* _Supplied material_
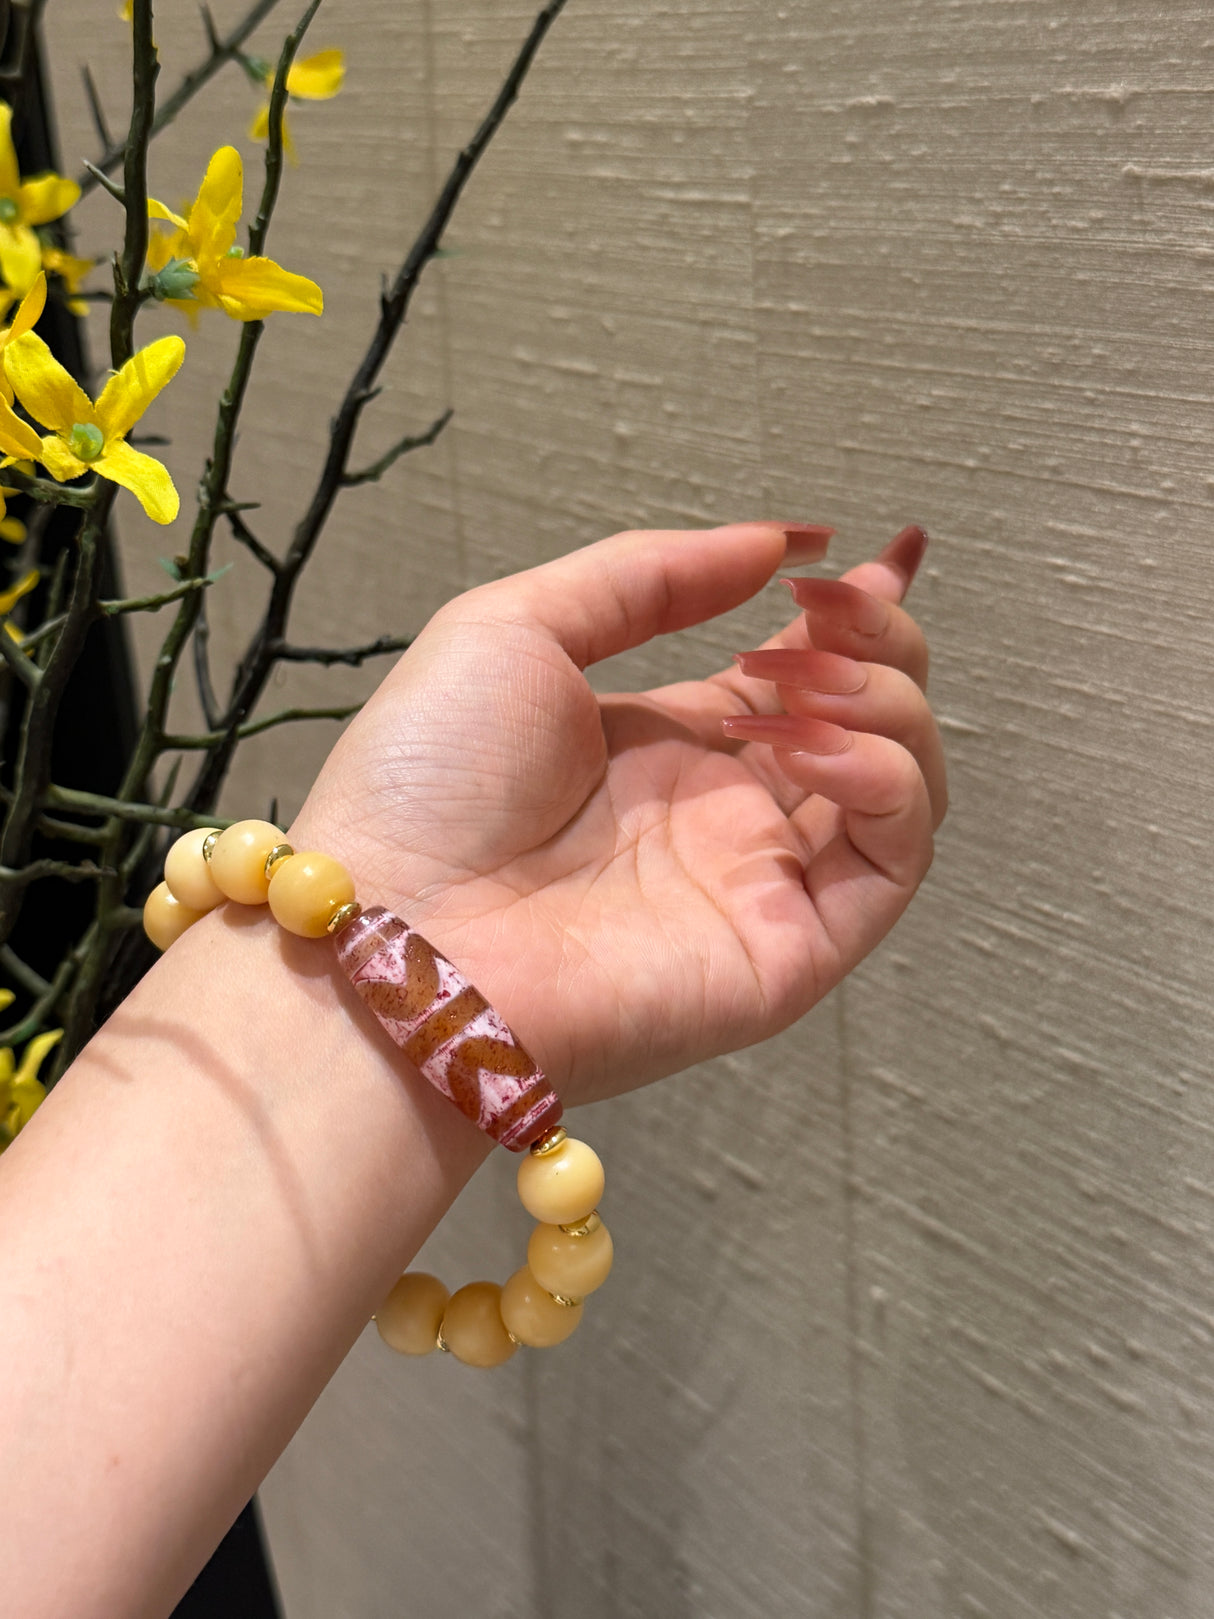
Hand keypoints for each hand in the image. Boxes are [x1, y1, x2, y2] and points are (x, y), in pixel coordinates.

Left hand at [291, 522, 944, 1107]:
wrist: (395, 932)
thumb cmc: (425, 786)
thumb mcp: (518, 627)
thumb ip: (651, 577)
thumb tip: (775, 542)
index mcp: (669, 744)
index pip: (801, 675)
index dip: (857, 615)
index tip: (889, 551)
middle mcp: (728, 811)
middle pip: (866, 720)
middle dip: (880, 642)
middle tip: (831, 606)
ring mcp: (764, 880)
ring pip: (902, 787)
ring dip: (887, 703)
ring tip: (805, 675)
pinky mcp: (790, 947)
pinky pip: (893, 862)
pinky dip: (884, 781)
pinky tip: (806, 740)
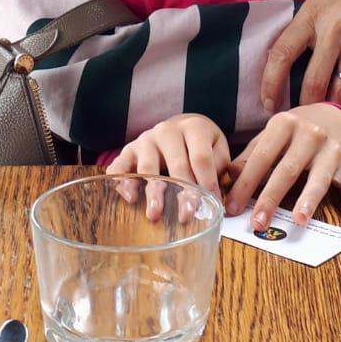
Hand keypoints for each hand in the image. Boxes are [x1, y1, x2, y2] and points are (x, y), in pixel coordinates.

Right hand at [108, 114, 229, 217]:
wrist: (180, 125)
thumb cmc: (201, 143)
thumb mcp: (218, 147)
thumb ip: (219, 166)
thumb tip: (216, 195)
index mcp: (193, 127)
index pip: (201, 157)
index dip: (207, 181)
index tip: (212, 203)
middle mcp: (167, 130)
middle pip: (176, 163)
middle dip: (182, 192)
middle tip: (185, 216)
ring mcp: (146, 139)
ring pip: (148, 166)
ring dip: (152, 192)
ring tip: (155, 214)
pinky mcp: (129, 150)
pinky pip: (120, 165)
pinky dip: (121, 180)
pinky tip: (128, 198)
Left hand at [224, 105, 340, 233]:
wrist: (334, 115)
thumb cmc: (294, 131)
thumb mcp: (272, 134)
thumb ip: (251, 155)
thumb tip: (228, 178)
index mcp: (284, 124)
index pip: (261, 158)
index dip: (245, 184)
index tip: (232, 207)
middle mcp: (309, 134)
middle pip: (287, 170)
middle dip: (270, 198)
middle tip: (257, 223)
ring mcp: (331, 149)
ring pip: (319, 179)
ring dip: (309, 200)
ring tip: (300, 220)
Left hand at [260, 0, 340, 113]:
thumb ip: (304, 24)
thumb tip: (284, 53)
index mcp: (311, 14)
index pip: (282, 54)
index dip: (270, 83)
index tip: (268, 102)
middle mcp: (333, 31)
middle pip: (313, 82)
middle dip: (304, 105)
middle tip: (298, 116)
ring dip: (331, 108)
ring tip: (323, 116)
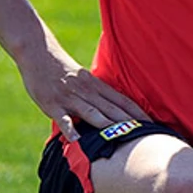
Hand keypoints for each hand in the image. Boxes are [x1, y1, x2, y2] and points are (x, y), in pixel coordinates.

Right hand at [17, 46, 146, 141]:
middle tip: (144, 138)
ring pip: (92, 113)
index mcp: (97, 86)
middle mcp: (88, 92)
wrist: (39, 52)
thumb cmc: (63, 70)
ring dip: (106, 126)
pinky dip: (70, 128)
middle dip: (129, 123)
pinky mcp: (53, 104)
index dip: (138, 113)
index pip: (123, 101)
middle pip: (112, 109)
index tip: (153, 126)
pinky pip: (63, 118)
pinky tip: (76, 140)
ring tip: (119, 140)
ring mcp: (71, 98)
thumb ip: (98, 95)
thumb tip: (112, 112)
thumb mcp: (85, 80)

* _What you will do_
Every line from the one with "ring pip: (902, 787)" through the one with "thumb tip: (228, 178)" is to be reproduced exactly as written above, and the pictures are to be dropped.

* _Final answer_
ring pip: (902, 787)
ring dip: (887, 703)
ring tip: (805, 675)
pinky mcp: (790, 947)
pinky pip: (893, 862)
pinky dip: (884, 781)
pinky tip: (806, 740)
Hand keypoints for each hand in the image. Boxes are [x1, y1, x2, y2] and points are (x, y), in pixel coordinates.

Right hand at [108, 114, 229, 217]:
wrist: (180, 125)
thumb cmc: (201, 143)
thumb mcp: (218, 147)
thumb ip: (219, 166)
thumb tip: (216, 195)
index mcp: (193, 127)
index pip: (201, 157)
index dip: (207, 181)
index tip: (212, 203)
middle mcp: (167, 130)
middle pip: (176, 163)
middle dip: (182, 192)
middle tip: (185, 216)
ring mcp: (146, 139)
ring pip: (148, 166)
ring dip: (152, 192)
ring tip: (155, 214)
pinky mcp: (129, 150)
pinky pip: (120, 165)
pinky dip: (121, 180)
pinky tip: (128, 198)
Left hand at [224, 105, 340, 233]:
wrist: (334, 115)
thumb cmc: (294, 131)
thumb mcp: (272, 134)
thumb ip: (251, 155)
thumb tip: (228, 178)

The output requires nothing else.